▶ **Excerpted text**:
# # # # #

Spot rates continue to skyrocket and shippers are clearly getting anxious in relation to how high rates may go.

"The truth is, nobody really knows," says Alan Murphy, CEO, Sea-Intelligence in the latest update. "Simply put, prices will increase until sufficiently many shippers cannot afford to ship their goods. This will lower container demand to the point where it matches the available vessel capacity. But the actual level where this happens is not known.

"The easiest answer to how high can rates go would be to point to the maximum level seen during the pandemic. This, however, does not account for the increased round-Africa sailing distances that weren’t present during the pandemic."

To account for the longer sailing distances, we can look at the rates in relation to the distance sailed, i.e. U.S cents/FFE for each nautical mile sailed, the update added. "For the pandemic, this is shown in Figure 1. While Figure 1 is simply a display of historical fact, it also sets a precedent, which is that during times of severe distress, freight rates per nautical mile can reach these very high levels.

"If we extrapolate the data from Figure 1 as an indication of how high the market can indeed go based on the pandemic surge in rates, we can now apply the new (longer) sailing distances and calculate how high the spot rates per FFE could possibly go, if the current crisis persists.

"The result of this calculation is shown in Figure 2. And here we arrive at the scary scenario for shippers. If the rate paid per nautical mile reaches the same level as during the pandemic, we will see spot rates of $18,900/FFE from Shanghai to Rotterdam, $21,600/FFE from Shanghai to Genoaand $2,200/FFE on the back-haul from Rotterdam to Shanghai."

This, however, does not mean that the rates could not go any higher.."this is just to say that if rates per nm go as high as during the pandemic, then spot rates would go as high as shown in Figure 2."

U.S. importers caught in vicious circle
Threat of strike action at U.S. East and Gulf Coast ports may see importers accelerate efforts to protect ocean supply chains in a vicious circle of disruption in ocean freight container shipping, says the latest update from Xeneta.

“We have already seen shippers frontload imports ahead of the traditional peak season in Q3 due to concerns over the continuing supply chain impacts from the conflict in the Red Sea," says Peter Sand, Chief Analyst, Xeneta. "They may now accelerate this approach if there is a further risk of major disruption on the U.S. East and Gulf Coasts later this year.

“However, the frontloading of imports is part of a toxic cocktail of factors which has caused severe port congestion in Asia and Europe and the dramatic increases of more than $2,000 per FEU in ocean freight container shipping spot rates. It seems shippers are caught in a vicious circle where any action they take to protect their supply chains can result in making the situation worse."

# # # # #

▶ **Records provided**:
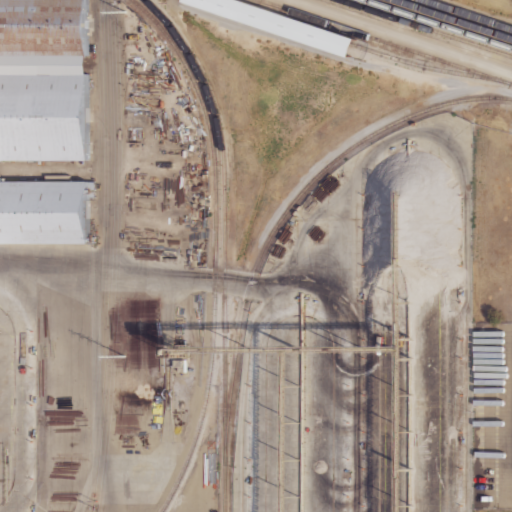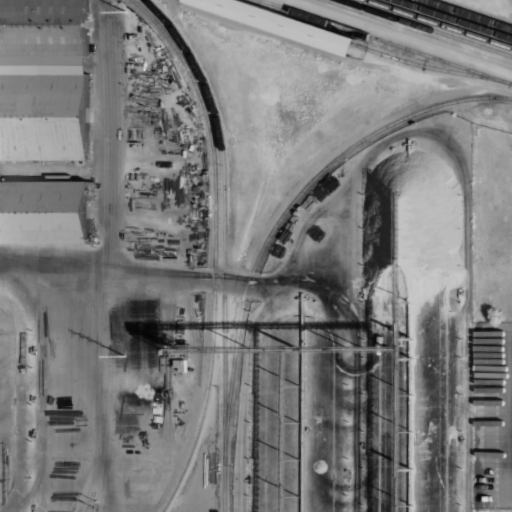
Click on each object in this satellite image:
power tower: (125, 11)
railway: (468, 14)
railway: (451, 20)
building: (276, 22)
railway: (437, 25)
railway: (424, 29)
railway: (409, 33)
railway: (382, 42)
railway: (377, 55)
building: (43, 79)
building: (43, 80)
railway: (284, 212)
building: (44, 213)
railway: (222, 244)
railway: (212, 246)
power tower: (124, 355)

# # # # #

▶ **Task goal**: Set down, word for word, the stretch of the container freight rates article from "To account for" through "current crisis persists.".

▶ **Exercise answer**:
To account for the longer sailing distances, we can look at the rates in relation to the distance sailed, i.e. U.S cents/FFE for each nautical mile sailed, the update added. "For the pandemic, this is shown in Figure 1. While Figure 1 is simply a display of historical fact, it also sets a precedent, which is that during times of severe distress, freight rates per nautical mile can reach these very high levels.

"If we extrapolate the data from Figure 1 as an indication of how high the market can indeed go based on the pandemic surge in rates, we can now apply the new (longer) sailing distances and calculate how high the spot rates per FFE could possibly go, if the current crisis persists.